#### [What to do]
Please reproduce every line of the material below character for character.

#### [Given entries]
▼▼▼

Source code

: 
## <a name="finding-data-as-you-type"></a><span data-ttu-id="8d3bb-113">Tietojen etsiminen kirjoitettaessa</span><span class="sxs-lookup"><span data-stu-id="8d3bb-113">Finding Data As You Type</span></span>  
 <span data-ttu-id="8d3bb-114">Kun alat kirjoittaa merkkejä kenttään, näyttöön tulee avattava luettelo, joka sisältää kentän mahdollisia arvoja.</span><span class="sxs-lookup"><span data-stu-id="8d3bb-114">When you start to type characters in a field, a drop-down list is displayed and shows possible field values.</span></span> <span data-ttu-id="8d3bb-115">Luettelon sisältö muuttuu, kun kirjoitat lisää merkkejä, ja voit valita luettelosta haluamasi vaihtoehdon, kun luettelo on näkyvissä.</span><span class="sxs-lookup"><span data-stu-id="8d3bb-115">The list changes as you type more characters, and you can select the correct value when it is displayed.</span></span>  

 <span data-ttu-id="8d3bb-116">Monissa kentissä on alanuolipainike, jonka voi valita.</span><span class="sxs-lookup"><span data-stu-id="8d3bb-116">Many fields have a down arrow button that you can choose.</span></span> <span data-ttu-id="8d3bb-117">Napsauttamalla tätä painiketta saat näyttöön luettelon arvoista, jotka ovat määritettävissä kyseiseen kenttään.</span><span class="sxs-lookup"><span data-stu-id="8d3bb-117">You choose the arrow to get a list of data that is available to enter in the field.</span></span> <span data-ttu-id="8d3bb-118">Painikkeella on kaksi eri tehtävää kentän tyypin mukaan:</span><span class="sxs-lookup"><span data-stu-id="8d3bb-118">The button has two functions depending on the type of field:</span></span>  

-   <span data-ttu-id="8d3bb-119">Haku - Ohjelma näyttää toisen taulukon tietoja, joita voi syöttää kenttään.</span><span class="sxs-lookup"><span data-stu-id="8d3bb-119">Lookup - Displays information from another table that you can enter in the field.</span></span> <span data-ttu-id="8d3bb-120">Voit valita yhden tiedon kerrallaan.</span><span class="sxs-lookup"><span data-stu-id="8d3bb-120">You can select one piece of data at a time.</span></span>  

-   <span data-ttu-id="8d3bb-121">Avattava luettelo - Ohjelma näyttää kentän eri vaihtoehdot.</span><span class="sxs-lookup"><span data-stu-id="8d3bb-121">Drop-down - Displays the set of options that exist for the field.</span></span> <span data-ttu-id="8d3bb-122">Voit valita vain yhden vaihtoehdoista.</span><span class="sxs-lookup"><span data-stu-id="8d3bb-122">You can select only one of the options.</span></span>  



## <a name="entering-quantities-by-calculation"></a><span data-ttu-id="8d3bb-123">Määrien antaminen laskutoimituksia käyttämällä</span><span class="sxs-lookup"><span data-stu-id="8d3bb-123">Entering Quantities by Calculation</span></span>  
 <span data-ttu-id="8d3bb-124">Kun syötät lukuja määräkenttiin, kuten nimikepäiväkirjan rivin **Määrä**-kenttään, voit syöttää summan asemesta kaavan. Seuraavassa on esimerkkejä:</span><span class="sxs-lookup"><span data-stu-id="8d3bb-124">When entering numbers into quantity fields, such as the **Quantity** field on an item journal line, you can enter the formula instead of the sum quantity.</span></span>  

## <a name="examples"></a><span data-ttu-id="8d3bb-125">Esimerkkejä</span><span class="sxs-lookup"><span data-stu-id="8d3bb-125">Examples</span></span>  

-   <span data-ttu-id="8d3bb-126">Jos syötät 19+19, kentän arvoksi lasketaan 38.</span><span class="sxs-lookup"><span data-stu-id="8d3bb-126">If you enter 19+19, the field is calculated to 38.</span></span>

▲▲▲

#### [Task result]
Source code

: 
## <a name="finding-data-as-you-type"></a><span data-ttu-id="8d3bb-113">Tietojen etsiminen kirjoitettaessa</span><span class="sxs-lookup"><span data-stu-id="8d3bb-113">Finding Data As You Type</span></span>  
 <span data-ttu-id="8d3bb-114">Kun alat kirjoittaa merkkejä kenttään, näyttöön tulee avattava luettelo, joka sisältää kentän mahdollisia arvoja.</span><span class="sxs-lookup"><span data-stu-id="8d3bb-114">When you start to type characters in a field, a drop-down list is displayed and shows possible field values.</span></span> <span data-ttu-id="8d3bb-115">Luettelon sisältö muuttuu, kun kirjoitat lisää merkkejä, ja voit valita luettelosta haluamasi vaihtoehdon, kun luettelo on näkyvissä.</span><span class="sxs-lookup"><span data-stu-id="8d3bb-115">The list changes as you type more characters, and you can select the correct value when it is displayed.</span></span>  

 <span data-ttu-id="8d3bb-116">Monissa kentissä on alanuolipainike, jonka voi valita.</span><span class="sxs-lookup"><span data-stu-id="8d3bb-116">Many fields have a down arrow button that you can choose.</span></span> <span data-ttu-id="8d3bb-117">Napsauttamalla tätä painiketta saat näyttöön luettelon arvoista, jotka ovat määritettävissä kyseiseen kenttään.</span><span class="sxs-lookup"><span data-stu-id="8d3bb-117">You choose the arrow to get a list of data that is available to enter in the field.</span></span> <span data-ttu-id="8d3bb-118">Painikkeella on kaksi eri tehtävää kentän tyypin mukaan:</span><span class="sxs-lookup"><span data-stu-id="8d3bb-118">The button has two functions depending on the type of field:</span></span>  

-   <span data-ttu-id="8d3bb-119">Haku - Ohjelma näyttää toisen taulukon tietoja, joita voi syöttää kenttään.</span><span class="sxs-lookup"><span data-stu-id="8d3bb-119">Lookup - Displays information from another table that you can enter in the field.</span></span> <span data-ttu-id="8d3bb-120">Voit valita yhden tiedon kerrallaan.</span><span class="sxs-lookup"><span data-stu-id="8d3bb-120">You can select one piece of data at a time.</span></span>  

-   <span data-ttu-id="8d3bb-121">Avattava luettelo - Ohjelma näyttää kentän eri vaihtoehdot.</span><span class="sxs-lookup"><span data-stu-id="8d3bb-121">Drop-down - Displays the set of options that exist for the field.</span></span> <span data-ttu-id="8d3bb-122">Voit valita vain yhden vaihtoehdoista.</span><span class="sxs-lookup"><span data-stu-id="8d3bb-122">You can select only one of the options.</span></span>  



## <a name="entering-quantities-by-calculation"></a><span data-ttu-id="8d3bb-123">Määrien antaminen laskutoimituksia käyttämällä</span><span class="sxs-lookup"><span data-stu-id="8d3bb-123">Entering Quantities by Calculation</span></span>  
 <span data-ttu-id="8d3bb-124">Kun syötät lukuja määräkenttiin, kuten nimikepäiväkirjan rivin **Määrä**-kenttään, voit syöttää summan asemesta kaavan. Seuraavassa on esimerkkejä:</span><span class="sxs-lookup"><span data-stu-id="8d3bb-124">When entering numbers into quantity fields, such as the **Quantity** field on an item journal line, you can enter the formula instead of the sum quantity.</span></span>  

## <a name="examples"></a><span data-ttu-id="8d3bb-125">Esimerkkejä</span><span class="sxs-lookup"><span data-stu-id="8d3bb-125">Examples</span></span>  

-   <span data-ttu-id="8d3bb-126">Jos syötät 19+19, kentän arvoksi lasketaan 38.</span><span class="sxs-lookup"><span data-stu-id="8d3bb-126">If you enter 19+19, the field is calculated to 38.</span></span>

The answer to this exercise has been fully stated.